This project ships with a small benchmark executable so that algorithm changes can be evaluated with reproducible numbers instead of assumptions.
Generate the markdown report from CMake:
cmake --build build --config Release --target benchmark_reportRun the benchmark executable directly:
./build/dsp_core/dsp_core_benchmark --iterations 20 --report build/reports/dsp_performance.mdThe report is written as a markdown table to make it easy to review in CI artifacts or commit into documentation when needed.
The current benchmark compares representative kernels:
- direct FIR convolution
- FFT overlap-save convolution
- scalar Goertzel evaluation
- batched Goertzel evaluation
These measurements are intended as engineering guidance, not as a vendor-grade microbenchmark suite.
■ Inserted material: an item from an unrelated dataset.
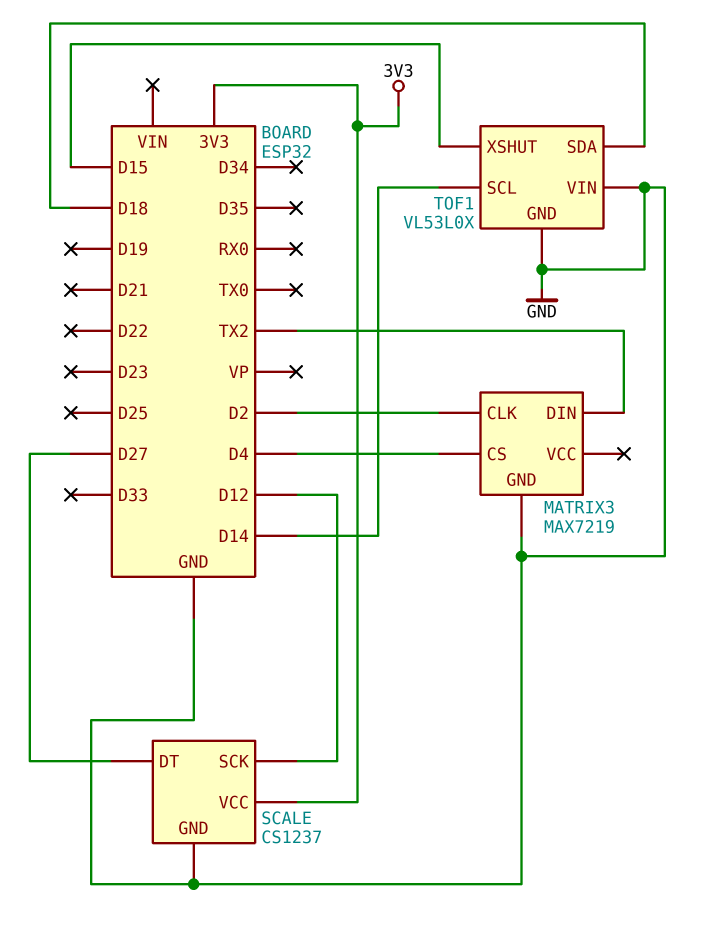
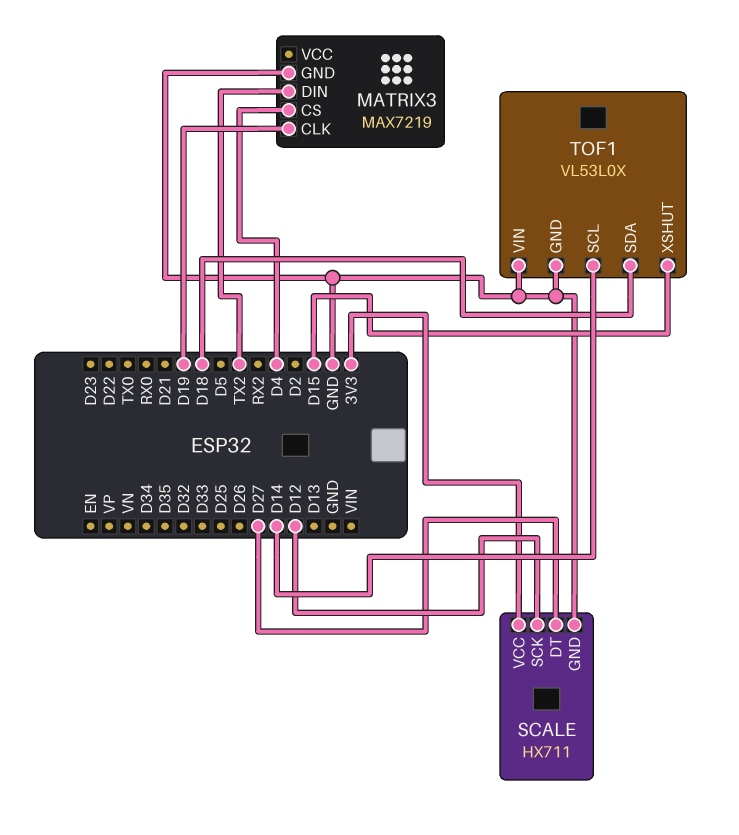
MATRIX3 pin CLK: D2 -> D19
SCALE: CS1237 -> HX711

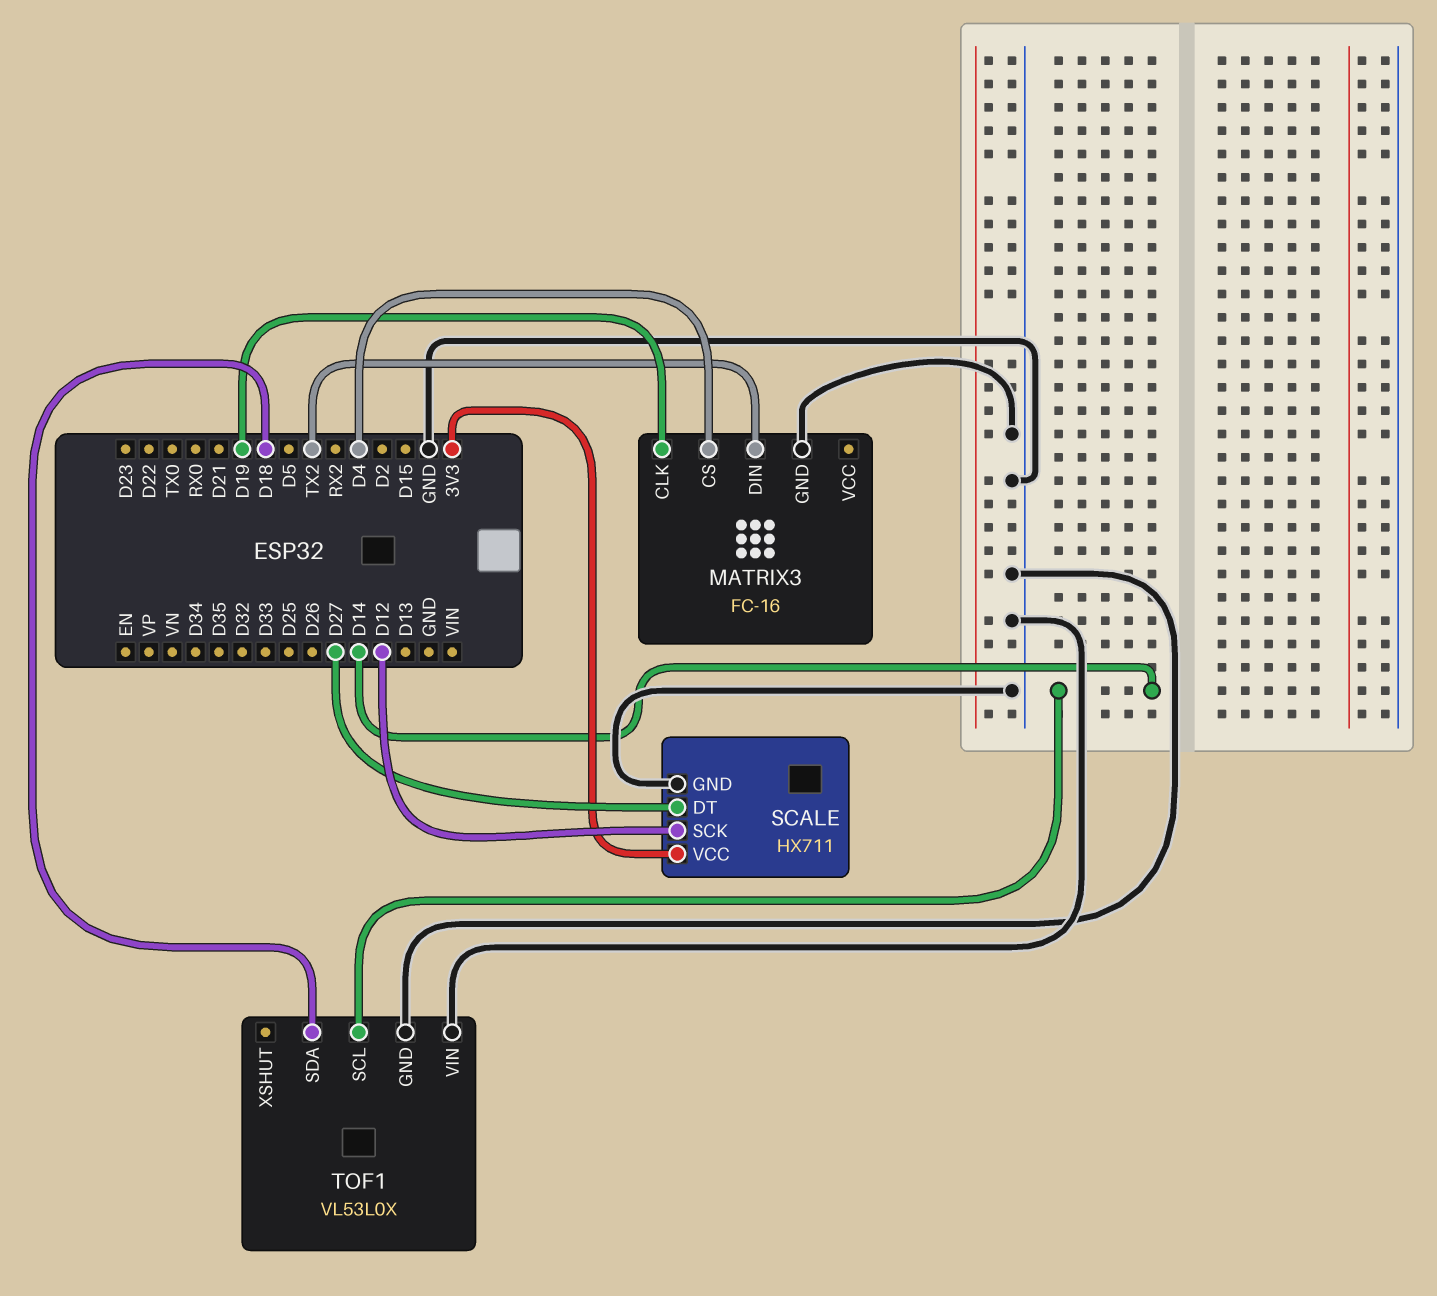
MATRIX3: MAX7219 -> FC-16
TOF1 pin XSHUT: D15 -> none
The generated table includes:
- average execution time in milliseconds
- relative speedup against the direct FIR baseline
Representative example:
| Method | Time (ms) | Speedup |
|---|---|---|
| FIR direct | 2.693 | 1.00x |
| FIR overlap-save FFT | 1.816 | 1.48x |
| Goertzel scalar | 0.130 | 20.72x |
| Goertzel batched | 0.485 | 5.55x |
The interpretation matters more than the raw numbers:
short filters -> direct FIR can stay competitive
longer filters -> FFT methods become more attractive
single tone -> scalar Goertzel is simple and efficient
multiple tones -> batching can simplify multi-target analysis
Benchmark numbers depend on:
- compiler and flags
- CPU microarchitecture
- memory subsystem behavior
- selected iteration count
- signal size and filter length
Always compare runs on the same hardware and toolchain before drawing conclusions.